#### Generate river input files on ocean grid

Currently the CESM ocean component (either MOM6 or POP) reads in riverine fluxes and adds them to surface fluxes returned from MARBL.
Matt Long has river inputs on the `rJRA025` and `rx1` runoff grids.
For each pair of runoff and ocean grids, we use the same runoff -> ocean map as CESM.

In [None]:
from datetime import datetime
import os

import xarray as xr
import numpy as np
from scipy.sparse import csc_matrix 

date_str = datetime.now().strftime("%Y%m%d")
print(f'xarray: {xr.__version__}')
print(f'numpy: {np.__version__}')
print(f'date string: {date_str}')

In [None]:
src_grid = 'rJRA025'
# dst_grid = 'tx0.66v1'
dst_grid = 'tx2_3v2'

In [None]:
runoff_data = dict()
mapping_dict = dict()
mapping_suffix = dict()
out_file = dict()
rof_grids = ['rJRA025']#, 'rx1']:

for rof_grid in rof_grids:
    mapping_dict[rof_grid] = dict()
    mapping_suffix[rof_grid] = dict()
    out_file[rof_grid] = dict()

# Store location of runoff data
# Nutrient file on runoff grid: /glade/work/mclong/cesm_inputdata/work/river_nutrients.GNEWS_GNM.JRA55.20190602.nc
runoff_data['rJRA025'] = os.path.join(os.sep, 'glade', 'work', 'mclong', 'cesm_inputdata', 'work', 'river_nutrients.GNEWS_GNM.JRA55.20190602.nc')
# Store location of mapping files
root_dir = os.path.join(os.sep, 'glade', 'campaign', 'cesm', 'cesmdata', 'inputdata', 'cpl', 'gridmaps')
suffix = 'nnsm_e333r100_190910'
mapping_suffix['rJRA025']['tx0.66v1'] = suffix
mapping_dict['rJRA025']['tx0.66v1'] = os.path.join(root_dir, 'rJRA025', f'map_JRA025m_to_tx0.66v1_{suffix}.nc')
suffix = 'nnsm_e333r100_230415'
mapping_suffix['rJRA025']['tx2_3v2'] = suffix
mapping_dict['rJRA025']['tx2_3v2'] = os.path.join(os.sep, 'glade', 'work', 'gmarques', 'cesm', 'tx2_3', 'runoff_mapping', f'map_jra_to_tx2_3_{suffix}.nc')

◆ ◆ ◆ ◆ ◆

— DIRECTIONS —
#1 From the river input notebook, quote the passage starting with "mapping_dict = dict()" and going on through "mapping_dict[rof_grid] = dict()".
#2 According to the river input notebook, on which runoff grids does Matt Long have river inputs?

— GIVEN MATERIAL —

◆ ◆ ◆ ◆ ◆

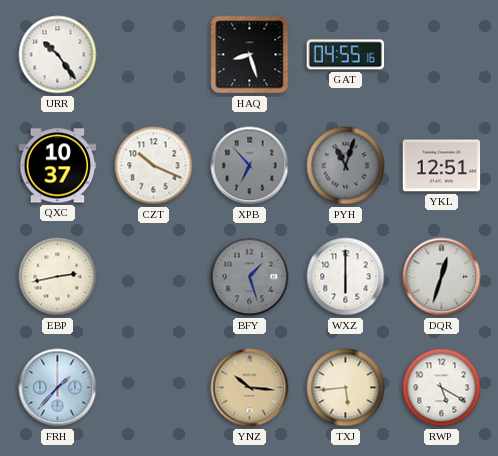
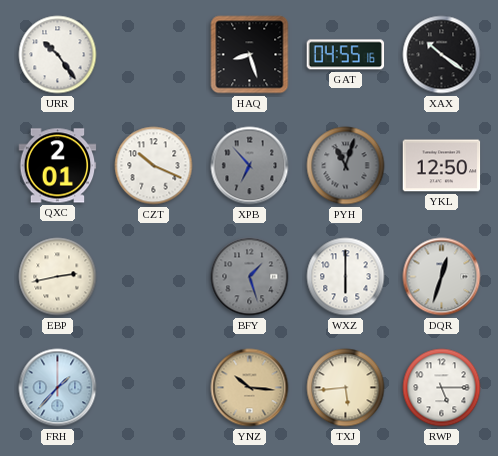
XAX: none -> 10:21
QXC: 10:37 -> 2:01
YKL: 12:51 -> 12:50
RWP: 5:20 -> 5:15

◆ ◆ ◆ ◆ ◆

— OUTPUTS FOR THE TASKS —
#1
mapping_dict = dict()
mapping_suffix = dict()
out_file = dict()
rof_grids = ['rJRA025']#, 'rx1']:

for rof_grid in rof_grids:
    mapping_dict[rof_grid] = dict()

#2 The `rJRA025` and `rx1` runoff grids.